Tasks to perform
a - Can you update the SNCF article starting at "The Maryland Department of Transportation is" and ending at "according to reports.", with "Oct. 3" changed to "Oct. 10"?
b - Does each statement agree with the SNCF article? Answer yes or no for each, quoting the words that decide it. (i) SNCF trains carried 76,000 Jews and other prisoners to the German border from 1942 to 1944. (ii) The Maryland General Assembly passed its bills in the spring of 2012. (iii) Gov. Arnold Schwarzenegger signed the California bill into law.
[[ Passage for review open ]]
Keolis Rail Services America, a subsidiary of the French rail company known as SNCF, was among the firms beaten out in the bidding for a six-year contract to run two commuter lines, the Baltimore Sun reported.

The Maryland Department of Transportation is expected on Oct. 3 to ask the state’s Board of Public Works, which must approve state contracts, to give the job to Bombardier Transportation Services.

SNCF trains transported 76,000 Jews and other prisoners from the suburbs of Paris to the German border from 1942 to 1944. The company was paid per head per kilometer, according to reports. 

The company, owned by the French government, says it has acknowledged the role that its wartime management played in collaborating with the Nazis and given public apologies. It also has supported French Holocaust memorial efforts and research.

Holocaust survivors and their advocates contend, however,  that the company has failed to act quickly enough to make its archival materials accessible to researchers and is making the moves only to gain lucrative rail contracts in the United States.

A spokesman for the Maryland Department of Transportation said the controversy played no role in the contract decision, according to the Baltimore Sun.

In the spring of 2011, the Maryland General Assembly passed bills aimed at stopping any transportation company from being awarded state contracts until the state archivist agreed that those companies had fully disclosed their World War II-era activities in the deportation of individuals to extermination camps or death camps. It also said that those companies must disclose all records in their possession and detail restitution or reparations.

Holocaust survivors also are asking the U.S. Congress for permission to sue SNCF. Since the company is owned by the French government, federal permission is required to engage in legal action against it. 

The California Legislature passed a bill similar to the proposed Maryland one, but Gov. Arnold Schwarzenegger vetoed the measure.
[[ Passage for review closed ]]
[[ Entries shown open ]]
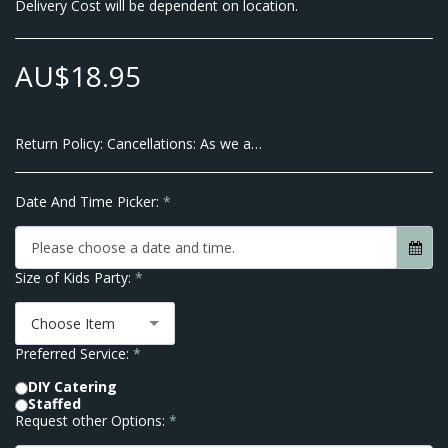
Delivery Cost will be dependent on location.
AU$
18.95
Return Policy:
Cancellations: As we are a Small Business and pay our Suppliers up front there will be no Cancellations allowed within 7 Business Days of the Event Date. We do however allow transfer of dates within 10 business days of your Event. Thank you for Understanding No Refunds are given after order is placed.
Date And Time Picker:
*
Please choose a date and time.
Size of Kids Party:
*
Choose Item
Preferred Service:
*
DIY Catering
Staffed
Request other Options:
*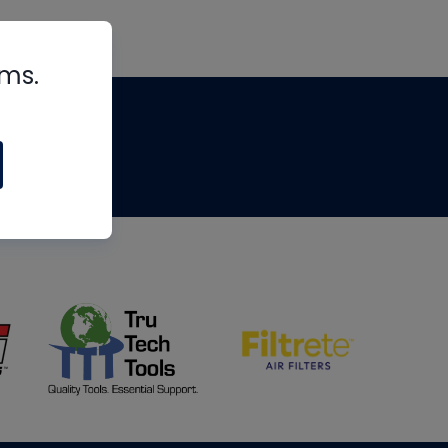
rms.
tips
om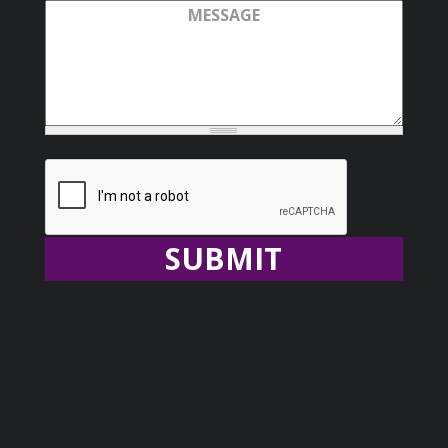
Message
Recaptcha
[[ Entries shown closed ]]
Responses by task
a -
The Maryland Department of Transportation is expected on Oct. 10 to ask the state’s Board of Public Works, which must approve state contracts, to give the job to Bombardier Transportation Services.

SNCF trains transported 76,000 Jews and other prisoners from the suburbs of Paris to the German border from 1942 to 1944. The company was paid per head per kilometer, according to reports.

b -
(i) Yes: "SNCF trains transported 76,000 Jews and other prisoners from the suburbs of Paris to the German border from 1942 to 1944."
(ii) No: "In the spring of 2011, the Maryland General Assembly passed bills"
(iii) No: "Gov. Arnold Schwarzenegger vetoed the measure."